Not only that, the cinematography is beautiful, often stunning. Director Nick Waggoner fills the final product with underexposed moving postcards. He takes advantage of the wind-created striations in the snow to create some very visually striking images. There’s every sort of cinematography trick in the book — underexposures, artistic lens flares, match cuts, slow motion, time lapses, crane shots, tracking shots and more.

Waggoner, who did much of the shooting and editing as well, said that on the heels of Sweetgrass’ first two films, Hand Cut and Signatures, he started looking for a different challenge.

“We saw some other film companies repeating the process year after year, pretty much making the same movie, and we didn’t want to do that,” Waggoner says. “We wanted to challenge ourselves and wanted to do something stylistically new. … South America is great for that. It’s super unique; it’s super diverse. Nobody has really ever tackled making a ski film down there before, because it’s super difficult.”
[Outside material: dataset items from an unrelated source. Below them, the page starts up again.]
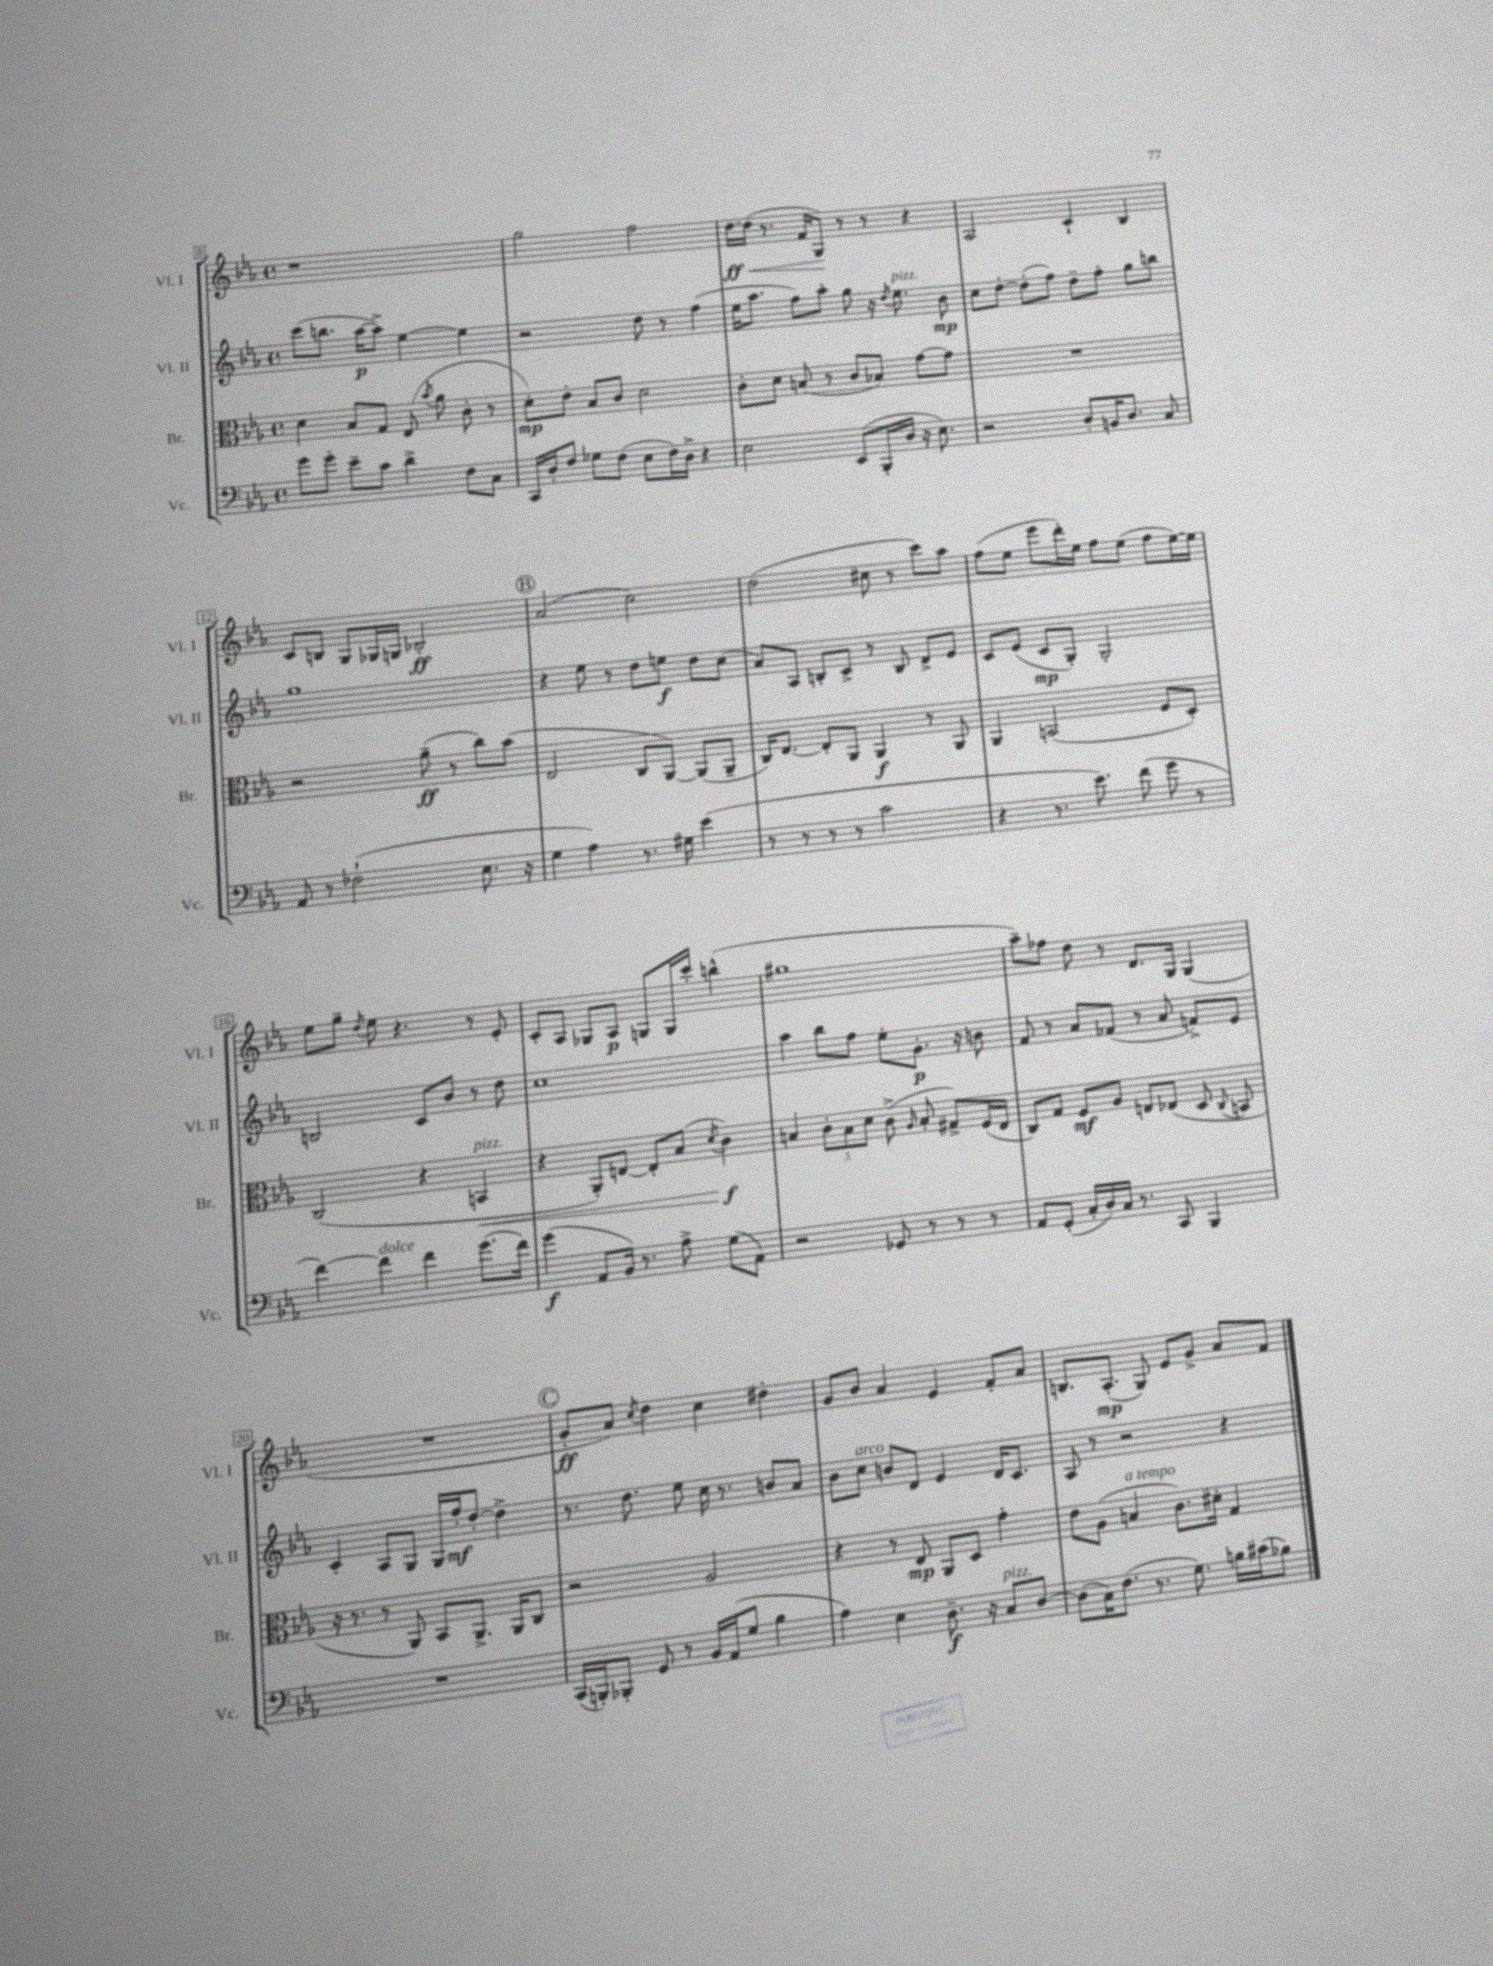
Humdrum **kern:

**kern	**kern	**kern	**kern
*staff4	*staff3	*staff2	*staff1
*clefF4	*clefC3	*clefG2	*clefG2
*k[b-e-a-]	*k[b-e-a-]	*k[b-e-a-]	*k[b-e-a-]
*M4/4	*M4/4	*M4/4	*M4/4
*met(c)	*met(c)	*met(c)	*met(c)
8g\L	4d\	(8ccc\L	1r
8g'\J	.	8.bb\J	.
8e-~\L	8B-/L	.	.
.	.	[16aa-\LK	.
8c\J	8G/J	8aa-^\]J)	.
4d^\	(8E-/	[4ee-\	.
.	8qb-/	.	.
.	8a-\	.	.
8F\L	8c'\	4ee-\]	.
8C\J	8r	.	.
=	=	=	=
16CC/LL	8d'\L)	2r	2gg\
16D'/J	.	.	.
8F/J	8e-'\J	.	.
8G-\L	8B-/L	.	.
(8F\J	8c/J	.	.
8E-\L	2d\	8dd\	2ff\
16F\L)	.	8r	.
16D^\JJ	.	.	.
4r	.	(4ff\	.
=	=	=	=
2E-\	8c'\L	16ee-\LK	[16dd\LL
.	.	8.aa-\J	(16dd\]JJ
.	8d\J	.	8.r
.	(8B/	8ff\L)	.
.	.	.	16f/LK
.	8r	8aa-'\J	8G/J)
(8EE-/L	8c/L	8gg\	8r
16BBB-'/L	8B-/J)	16r	8r
.	.	8qdd/	.
16D/JJ	.	8.ee-\	.
16r	[8g\L	.	4r
8.E-\)	.	.	.
.	8g\]J	8b-\	.
=	=	=	=
2r	1r	8cc\L	2A-/
.	.	[8dd'\J	.
.	.	(8dd'\]L	.
.	.	8ff\J)	.
8D'/L	.	8dd~\L	4c`/
16BB/K	.	8ff'\J	.
8.D/J	.	.	.
.	.	8gg\L	4B-/
8C/	.	8bb\J	.
=	=	=	=
8AA-/	2r	1gg	8c/L
8r	.	.	8B/J
(2F-`\	.	.	8G/L
.	.	.	16G-/L
.	.	.	16G/JJ
.	(8a-~\	.	2B-'/
.	8r	.	.
8.E-\	8cc\L)	.	.
.	(8b-\J	.	.
16r	.	.	.
=	=	=	=
4G\	2E-/	4r	(2a-/
4A-\)	.	8ee-\	.
.	.	8r	.
8.r	8C/L	8dd\L	2cc\)
.	[8AA-/J)	8ee\J	.
16G#\	.	.	.
(4e-\	(8AA-/]L	8dd\L	.
.	8AA-~/J	(8cc\J	.
=	=	=	=
8r	16C/LK)	8a-/L)	(2dd\
.	[8.E-/J	.	.
8r	.	8A-/J	.
8r	8E-'/]L	8B'/L	.
8r	8AA-/J	8c^/J	.
2c\	4AA-/	8r	8cc#\
.	.	8B/	8r
.	8r	8d^/L	8ccc\L)
.	8AA-/	8e-/J	8aa-\J
=	=	=	=
4r	4AA-/	8c/L	(8ff\L
.	.	(8e-/J	8ee-\J
8.r	(2BB/	8c/L	8eee-\L
.	.	8G'/J)	16ddd'\L)
8.e-\)	.	.	16ee-\JJ
.	.	2G'/	8ff\L
(8f\	.	.	(8ee-\J
8g\	8F/L	.	8ff\L
8r	8D'/J)	.	[16ee-\L)
.	.	.	16ee-\]JJ
=	=	=	=
[4f\)	(2C/	2B/	8ee-\L
.	.	.	8gg~\J
.	.	.	8qdd/
4f\]	.	.	8ee-\
.	.	.	4.r
4f\	4r	8c/L	.
.	.	8b-/J	.
(8.g\L	4BB/	8r	8r
.	.	8dd\	8e-'/
16f\Jk)	.	.	.
=	=	=	=
(4g\	4r	1cc	8c'/L
.	.	.	8A-/J
8AA-/L	8AA-'/L)	.	8G-/L
16BB-/Jk)	[8E/J	.	8A-/J
8.r	.	.	.
.	8E'/]L	.	8G/L
8A-^\	(8B-/J	.	16G/L
.	.	.	16ccc'/JJ
.	8qd/	.	.
(8G\L	4c\)	.	(4bb^^\
8AA-\J)	.	.	.
=	=	=	=
2r	4B/	4aa-\	1gg#
.	12c'\L	8bb-\L	.
.	12B\	.	.
.	.	8ff\J	.
.	12d\J	.	.
8GG-/	(8c^\	8ee-'\L	.
.	16qqA-/	.	.
8r	8B'/	8.g'\J	.
8r	8G#^/L)	.	.
.	.	16r	.
8r	(16F/L	8b\	.
.	16E-/JJ	.	.
=	=	=	=
8AA-/L	8C/L)	8f/	8aa-~\L)
(8GG'/J	8G/J	8r	8ff-\J
16C'/LL	8F/L	8a-/L	8dd\
16D/)	.	.	.
16C/JJ	8A-/J	(8f-/J	8r
8.r	.	.	.
.	8E/L	8r	8.d/L
8CC/	(8E-/J	8a-/	.
.	.	.	16G/Jk
4BBB-/	8D/	8f^/L)	(4G/
.	8qqC/	.	.
.	8BB/	8e-/J	.
=	=	=	=
1r	16r	4c'/	1r
.	8.r	.	.
.	8r	8A-/L	.
.	8AA-/)	8G/J	.
.	8BB-/L	16G/LL	.
.	.	16ff'/J	.
.	8.AA-^/J	[8dd'/J	.
.	.	4dd^\]	.
.	16AA-/LK	.	.
.	8C/J	.	.
=	=	=	=
(16CC/LL	2r	8.r	8g'/L
16BBB'/J)	.	.	.
8BBB-'/J	.	.	8a-/J)
.	.	8.dd\	.
.	.	.	8qcc/
8GG/	.	.	4dd\
8r	.	8ee-\	.
16BB-/LL	2A-/	16cc\	4cc\
(16AA-/J	.	8.r	.
8G/J	.	.	.
4B-\	.	8b/L	4dd#'\
.	.	8a-/J	.
=	=	=	=
4A-\)	4r	8b-\L	8g/L
.	.	8cc\J	8b-/J
4E-\	8r	8b/L	4a-/
.	8E-/	8d/J	.
8.D~\	8AA-/L	4e-/	4e-/
.	8D/J	.	.
16r	.	.	.
8C/L	4g'\	16d/LK	8f'/L
.	.	8.c/J	.
[8D/J	.	.	8a-/J
=	=	=	=
(8D\]L	8e-\L	8A-/	8.B/L
16C\K)	(8A-\J	8r	.
(8.F\J	.	.	(8.A-'/J
.	4B/	2r	.
8.r	.	.	8G/)
.	8.c\L)	.	8e-/L
8.G\)	.	.	.
.	.	.	8g^/J
.	16d#'\Jk	.	.
16B\LL	4G/	4r	8a-/L
(16c#\J	.	.	.
8B-\J)	.	.	8f/J
==	==	==	==
*-	*-	*-	*-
Wind-whipped Patagonia is a notoriously difficult place to access, let alone ski. Waggoner and crew spent days at a time trekking with 90-liter packs over treacherous terrain, including one particularly difficult climb in Peru’s Cordillera Huayhuash. They were attempting to ski a glacier that had only been climbed by two people, and they had the most experienced guide in Peru leading them. They were skiing over thin, unstable snow bridges, leaping five-foot crevasses and trying not to damage the expensive equipment they had to bring with them.

“It was pretty fantastic,” Waggoner says. “It was a 22-hour day. In the sun, at altitude, and all of that. I remember coming down, broken. At the end of the day I was so glad to be back at base camp, eating fried chicken. … It’s incredible, that kind of danger, that kind of rawness, being on the edge.”